* _Required action_
Could you please repeat the data below word for word?

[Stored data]

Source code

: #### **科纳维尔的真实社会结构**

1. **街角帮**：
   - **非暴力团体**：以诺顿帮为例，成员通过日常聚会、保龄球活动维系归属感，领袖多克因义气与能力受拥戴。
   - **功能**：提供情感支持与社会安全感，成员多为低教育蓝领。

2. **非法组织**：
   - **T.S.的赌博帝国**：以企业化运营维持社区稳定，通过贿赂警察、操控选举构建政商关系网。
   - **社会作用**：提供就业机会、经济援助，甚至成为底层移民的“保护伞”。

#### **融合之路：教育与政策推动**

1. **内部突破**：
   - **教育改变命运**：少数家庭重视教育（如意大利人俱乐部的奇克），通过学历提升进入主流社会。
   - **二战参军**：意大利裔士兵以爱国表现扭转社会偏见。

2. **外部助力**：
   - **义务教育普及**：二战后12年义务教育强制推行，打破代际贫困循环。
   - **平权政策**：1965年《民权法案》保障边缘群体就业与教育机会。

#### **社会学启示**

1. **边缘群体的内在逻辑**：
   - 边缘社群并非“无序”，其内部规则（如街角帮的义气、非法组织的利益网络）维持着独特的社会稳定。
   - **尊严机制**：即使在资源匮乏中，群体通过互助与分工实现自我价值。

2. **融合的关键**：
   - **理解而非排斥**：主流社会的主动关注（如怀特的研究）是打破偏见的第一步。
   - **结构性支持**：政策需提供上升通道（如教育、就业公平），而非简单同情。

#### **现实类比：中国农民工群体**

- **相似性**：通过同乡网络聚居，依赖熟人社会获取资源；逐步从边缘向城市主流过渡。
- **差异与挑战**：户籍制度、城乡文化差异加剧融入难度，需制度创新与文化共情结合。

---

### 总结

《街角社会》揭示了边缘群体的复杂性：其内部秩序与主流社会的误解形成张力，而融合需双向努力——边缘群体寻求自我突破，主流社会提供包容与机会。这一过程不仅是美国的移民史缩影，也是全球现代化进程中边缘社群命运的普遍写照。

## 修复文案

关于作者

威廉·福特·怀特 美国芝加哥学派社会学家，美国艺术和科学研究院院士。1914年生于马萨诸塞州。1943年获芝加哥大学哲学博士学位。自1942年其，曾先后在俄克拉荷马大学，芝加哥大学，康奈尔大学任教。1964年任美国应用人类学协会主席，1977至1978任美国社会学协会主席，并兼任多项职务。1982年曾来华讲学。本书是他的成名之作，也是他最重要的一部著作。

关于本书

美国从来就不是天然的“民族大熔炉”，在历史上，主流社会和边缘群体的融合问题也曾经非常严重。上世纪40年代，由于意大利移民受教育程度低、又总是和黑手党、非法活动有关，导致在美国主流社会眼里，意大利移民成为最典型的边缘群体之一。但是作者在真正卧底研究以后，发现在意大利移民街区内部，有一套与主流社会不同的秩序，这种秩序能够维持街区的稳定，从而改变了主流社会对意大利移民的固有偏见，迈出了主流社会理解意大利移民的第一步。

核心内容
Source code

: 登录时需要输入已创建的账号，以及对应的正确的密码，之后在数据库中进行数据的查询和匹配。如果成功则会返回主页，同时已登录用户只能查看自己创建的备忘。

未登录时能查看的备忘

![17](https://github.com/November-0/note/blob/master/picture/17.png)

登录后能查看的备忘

* _The answer_
Source code

: #### **科纳维尔的真实社会结构**

1. **街角帮**：
   - **非暴力团体**：以诺顿帮为例，成员通过日常聚会、保龄球活动维系归属感，领袖多克因义气与能力受拥戴。
   - **功能**：提供情感支持与社会安全感，成员多为低教育蓝领。

2. **非法组织**：
   - **T.S.的赌博帝国**：以企业化运营维持社区稳定，通过贿赂警察、操控选举构建政商关系网。
   - **社会作用**：提供就业机会、经济援助，甚至成为底层移民的“保护伞”。

#### **融合之路：教育与政策推动**

1. **内部突破**：
   - **教育改变命运**：少数家庭重视教育（如意大利人俱乐部的奇克），通过学历提升进入主流社会。
   - **二战参军**：意大利裔士兵以爱国表现扭转社会偏见。

2. **外部助力**：
   - **义务教育普及**：二战后12年义务教育强制推行，打破代际贫困循环。
   - **平权政策**：1965年《民权法案》保障边缘群体就业与教育机会。

#### **社会学启示**

1. **边缘群体的内在逻辑**：
   - 边缘社群并非“无序”，其内部规则（如街角帮的义气、非法组织的利益网络）维持着独特的社会稳定。
   - **尊严机制**：即使在资源匮乏中，群体通过互助与分工实现自我价值。

2. **融合的关键**：
   - **理解而非排斥**：主流社会的主动关注（如怀特的研究）是打破偏见的第一步。
   - **结构性支持**：政策需提供上升通道（如教育、就业公平），而非简单同情。

#### **现实类比：中国农民工群体**

- **相似性**：通过同乡网络聚居，依赖熟人社会获取资源；逐步从边缘向城市主流过渡。
- **差异与挑战**：户籍制度、城乡文化差异加剧融入难度，需制度创新与文化共情结合。

---

### 总结

《街角社会》揭示了边缘群体的复杂性：其内部秩序与主流社会的误解形成张力，而融合需双向努力——边缘群体寻求自我突破，主流社会提供包容与机会。这一过程不仅是美国的移民史缩影，也是全球现代化进程中边缘社群命运的普遍写照。

## 修复文案

关于作者

威廉·福特·怀特 美国芝加哥学派社会学家，美国艺术和科学研究院院士。1914年生于马萨诸塞州。1943年获芝加哥大学哲学博士学位。自1942年其，曾先后在俄克拉荷马大学，芝加哥大学，康奈尔大学任教。1964年任美国应用人类学协会主席，1977至1978任美国社会学协会主席，并兼任多项职务。1982年曾来华讲学。本书是他的成名之作，也是他最重要的一部著作。

关于本书

美国从来就不是天然的“民族大熔炉”，在历史上，主流社会和边缘群体的融合问题也曾经非常严重。上世纪40年代，由于意大利移民受教育程度低、又总是和黑手党、非法活动有关，导致在美国主流社会眼里，意大利移民成为最典型的边缘群体之一。但是作者在真正卧底研究以后，发现在意大利移民街区内部，有一套与主流社会不同的秩序，这种秩序能够维持街区的稳定，从而改变了主流社会对意大利移民的固有偏见，迈出了主流社会理解意大利移民的第一步。

核心内容
Source code

: 登录时需要输入已创建的账号，以及对应的正确的密码，之后在数据库中进行数据的查询和匹配。如果成功则会返回主页，同时已登录用户只能查看自己创建的备忘。

未登录时能查看的备忘

![17](https://github.com/November-0/note/blob/master/picture/17.png)

登录后能查看的备忘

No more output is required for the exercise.